**Work to be completed**
All lines in the data below carrying the string "fractalNoise" are to be located and copied.

Saved entries:
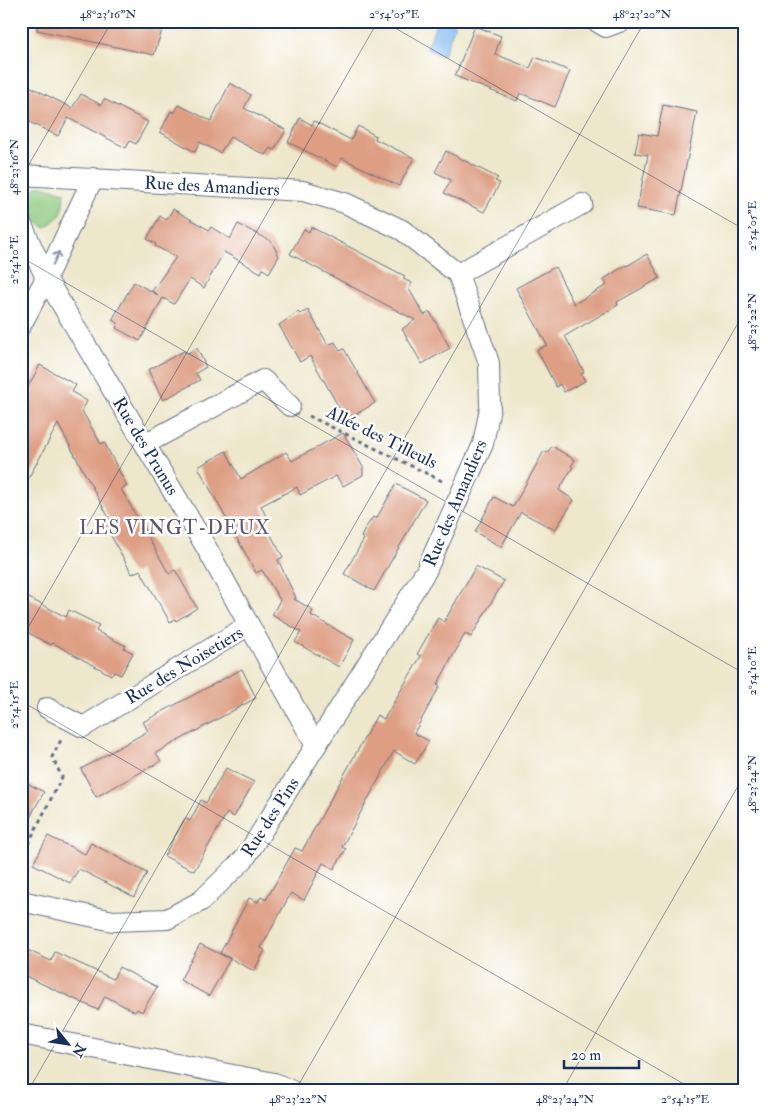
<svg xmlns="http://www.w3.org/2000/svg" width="766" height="1112" viewBox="0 0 766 1112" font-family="'IM FELL Double Pica',serif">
<rect width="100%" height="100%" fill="#fff"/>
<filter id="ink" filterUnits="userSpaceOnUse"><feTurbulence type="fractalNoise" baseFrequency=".02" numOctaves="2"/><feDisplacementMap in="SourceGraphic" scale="10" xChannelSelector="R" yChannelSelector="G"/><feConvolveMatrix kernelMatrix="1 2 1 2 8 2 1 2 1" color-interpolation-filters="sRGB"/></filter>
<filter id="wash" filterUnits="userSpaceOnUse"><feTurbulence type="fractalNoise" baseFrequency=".0096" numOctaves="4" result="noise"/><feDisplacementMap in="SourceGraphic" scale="20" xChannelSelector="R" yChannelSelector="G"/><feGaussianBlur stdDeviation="1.12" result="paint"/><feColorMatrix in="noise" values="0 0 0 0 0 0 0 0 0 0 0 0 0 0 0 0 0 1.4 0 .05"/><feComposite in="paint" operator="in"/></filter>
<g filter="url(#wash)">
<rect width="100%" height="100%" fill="#ede7cb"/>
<!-- green -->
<path fill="#8cc77c" stroke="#547b6d" d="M40,185L65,192L61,215L45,228C32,219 25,212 24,195Z"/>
<!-- water -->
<polygon fill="#7ebaf0" stroke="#4c74a7" points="437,21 444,21 455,25 443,56 427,49"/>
<g id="blocks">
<!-- building -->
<g fill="#dd9e83">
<polygon points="38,21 165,21 154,55 37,30"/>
<polygon points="475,26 501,36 495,54 530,68 535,57 570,71 555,107 520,93 517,101 455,76"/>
<polygon points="230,83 251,95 244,108 286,130 274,150 270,148 265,155 230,137 220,153 200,142 195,152 160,132 171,111 174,113 179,105 211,121"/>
<polygon points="29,86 72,108 81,94 101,105 104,99 148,122 136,144 130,141 126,148 68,118 58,136 21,118 21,101"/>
<polygon points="663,105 697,112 676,215 637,208 648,155 635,153 639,133 657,136"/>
<polygon points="300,118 312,125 314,121 351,140 358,126 376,136 375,139 414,158 399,186 342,158 337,167 288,142"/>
<polygon points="446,151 498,178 495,181 500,183 484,212 444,193 451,180 435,172"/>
<polygon points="173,209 209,230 211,227 230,239 238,224 271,241 279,256 269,273 263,269 261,273 224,252 204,288 190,279 174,304 163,298 140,341 116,328 118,323 112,320 134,282 158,295 152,291 176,257 155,246 156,244 147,239 160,216 166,220"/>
<polygon points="311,227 405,276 403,279 412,283 409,289 424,315 430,312 450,348 422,364 402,329 415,320 290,254 304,229 309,232"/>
<polygon points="647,254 660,278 617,302 618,305 565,336 584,372 581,374 585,381 564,392 560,384 556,387 537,350 547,345 516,288 555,267 574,304 607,285 604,279 626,265 627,266"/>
<polygon points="308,310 328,345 335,342 340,351 344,349 375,403 346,420 310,356 300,362 279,325 298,312 300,314"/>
<polygon points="197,348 206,367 196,373 200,380 163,400 148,370 184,351 186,354"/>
<polygon points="40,365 76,385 72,392 87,401 82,411 101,444 104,442 127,486 121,489 169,574 175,570 197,608 176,621 175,619 170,622 140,570 132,574 104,523 110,520 58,424 21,492 21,399"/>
<polygon points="343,433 363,467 363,475 343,486 336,476 300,495 297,487 261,506 266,516 262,519 283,557 278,560 296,598 294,599 313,610 311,615 354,640 339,667 295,642 301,632 272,615 280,600 262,570 256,573 198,467 226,451 241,479 286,452 292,461"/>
<polygon points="552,446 575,460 571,466 573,467 559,490 574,500 555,530 521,512 501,547 475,532 494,497 513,507 544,451 547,453"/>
<polygon points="396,484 426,500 374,591 344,574 364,539 361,537 366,527 373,517 376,519"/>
<polygon points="476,566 504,581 471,637 465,634 437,685 440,686 414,733 429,741 415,764 394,751 342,847 346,849 334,869 323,863 304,900 291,893 261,948 265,950 254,971 220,953 249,898 258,902 261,897 266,900 295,848 302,851 377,715 384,719 421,656 417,654 438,618 444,622"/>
<polygon points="21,594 66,617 69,610 99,625 96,631 126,646 124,648 133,653 121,675 114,672 111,675 53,643 51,645 21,629"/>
<polygon points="242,669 256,698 156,753 161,761 96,797 81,769 148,731 143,722"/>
<polygon points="226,768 254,782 234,817 227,813 194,871 164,856 185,818 190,821 201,800 206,803"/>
<polygon points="21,780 44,792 21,833"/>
<polygon points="48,836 85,854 91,843 147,873 134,897 79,869 70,883 33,864"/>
<polygon points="200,944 230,959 209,996 180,980"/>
<polygon points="21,947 51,961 55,952 113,979 119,967 157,987 142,1012 137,1009 135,1012 105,996 98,1010 21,974"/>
</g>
</g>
</g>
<g filter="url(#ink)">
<use href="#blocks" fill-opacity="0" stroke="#646f84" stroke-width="1"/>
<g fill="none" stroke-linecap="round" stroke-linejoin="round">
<!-- street casing -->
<g stroke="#646f84" stroke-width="22">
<g id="street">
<polyline points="596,21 606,27 622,21"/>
<polyline points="21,175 303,191 345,203 402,230 458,274 489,363 490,408 483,444 426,571 245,858 201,901 167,919 113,921 21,901"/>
<polyline points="21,223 46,278 93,178"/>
<polyline points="458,274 582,204"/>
<polyline points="46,278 206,547 316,746"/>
<polyline points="21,325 46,278"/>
<polyline points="145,444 263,380 290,406"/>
<polyline points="47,708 83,727 249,625"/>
<polyline points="21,1034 274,1083 292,1091"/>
</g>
</g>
<!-- path -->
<g stroke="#646f84" stroke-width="3" stroke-dasharray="4 4" stroke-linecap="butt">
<polyline points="309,416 442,481"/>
<polyline points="21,858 62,777 52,757 61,740"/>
</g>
<!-- street -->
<use href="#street" stroke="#fff" stroke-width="20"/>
</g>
<!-- one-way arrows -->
<defs><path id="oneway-shaft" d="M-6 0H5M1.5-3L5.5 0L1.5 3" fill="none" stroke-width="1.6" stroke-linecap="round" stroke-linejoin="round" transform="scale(1.25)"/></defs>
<use stroke="#8d97ae" href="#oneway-shaft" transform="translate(56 258) rotate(-65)"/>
</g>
<!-- ticks -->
<path fill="none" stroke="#1b2f5e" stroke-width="1" stroke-opacity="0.45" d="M383,21L745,230M21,178L112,21M21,257L745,674M21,640L378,21M21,701L696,1091M28,1091L645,21M295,1091L745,311M562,1091L745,774"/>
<g text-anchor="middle" stroke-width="5" stroke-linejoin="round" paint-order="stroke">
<!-- street labels -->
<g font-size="18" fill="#1b2f5e" stroke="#fff">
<text transform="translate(212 186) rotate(3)" y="6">Rue des Amandiers</text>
<text transform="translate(382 437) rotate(26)" y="6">Allée des Tilleuls</text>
<text transform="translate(146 446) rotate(59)" y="6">Rue des Prunus</text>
<text transform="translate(455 503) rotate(-67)" y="6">Rue des Amandiers</text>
<text transform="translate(184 665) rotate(-31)" y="6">Rue des Noisetiers</text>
<text transform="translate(270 817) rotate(-57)" y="6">Rue des Pins</text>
</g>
<!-- neighbourhood labels -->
<g font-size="19" letter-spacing="1" fill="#5f566b" stroke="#fff">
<text x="175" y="534">LES VINGT-DEUX</text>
</g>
</g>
<!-- margin -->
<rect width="766" height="1112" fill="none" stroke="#fff" stroke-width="55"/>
<!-- north arrow -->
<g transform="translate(68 1044) rotate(120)" stroke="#ffffff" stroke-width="4" paint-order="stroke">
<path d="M0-4L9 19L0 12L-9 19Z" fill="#1b2f5e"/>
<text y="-8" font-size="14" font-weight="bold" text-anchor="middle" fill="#1b2f5e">N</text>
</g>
<!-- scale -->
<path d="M564 1060v8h75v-8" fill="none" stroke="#1b2f5e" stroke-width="2.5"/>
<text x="571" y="1060" font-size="15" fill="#1b2f5e" stroke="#ffffff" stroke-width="4" paint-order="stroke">20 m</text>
<rect x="28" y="28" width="710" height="1056" fill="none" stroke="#1b2f5e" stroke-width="2"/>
<g font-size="12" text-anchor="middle" fill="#1b2f5e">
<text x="108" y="18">48°23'16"N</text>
<text x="394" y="18">2°54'05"E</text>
<text x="642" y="18">48°23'20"N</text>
<text transform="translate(14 167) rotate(-90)" y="4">48°23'16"N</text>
<text transform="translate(752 226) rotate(-90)" y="4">2°54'05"E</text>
<text transform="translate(14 260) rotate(-90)" y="4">2°54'10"E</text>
<text transform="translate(752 322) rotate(-90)" y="4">48°23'22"N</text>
<text transform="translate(752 671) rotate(-90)" y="4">2°54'10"E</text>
<text transform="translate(14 705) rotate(-90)" y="4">2°54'15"E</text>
<text transform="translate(752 784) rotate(-90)" y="4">48°23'24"N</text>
<text x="298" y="1103">48°23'22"N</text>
<text x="565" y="1103">48°23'24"N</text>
<text x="685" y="1103">2°54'15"E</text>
</g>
</svg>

**Result of this exercise**
<filter id="ink" filterUnits="userSpaceOnUse"><feTurbulence type="fractalNoise" baseFrequency=".02" numOctaves="2"/><feDisplacementMap in="SourceGraphic" scale="10" xChannelSelector="R" yChannelSelector="G"/><feConvolveMatrix kernelMatrix="1 2 1 2 8 2 1 2 1" color-interpolation-filters="sRGB"/></filter>
<filter id="wash" filterUnits="userSpaceOnUse"><feTurbulence type="fractalNoise" baseFrequency=".0096" numOctaves="4" result="noise"/><feDisplacementMap in="SourceGraphic" scale="20" xChannelSelector="R" yChannelSelector="G"/><feGaussianBlur stdDeviation="1.12" result="paint"/><feColorMatrix in="noise" values="0 0 0 0 0 0 0 0 0 0 0 0 0 0 0 0 0 1.4 0 .05"/><feComposite in="paint" operator="in"/></filter>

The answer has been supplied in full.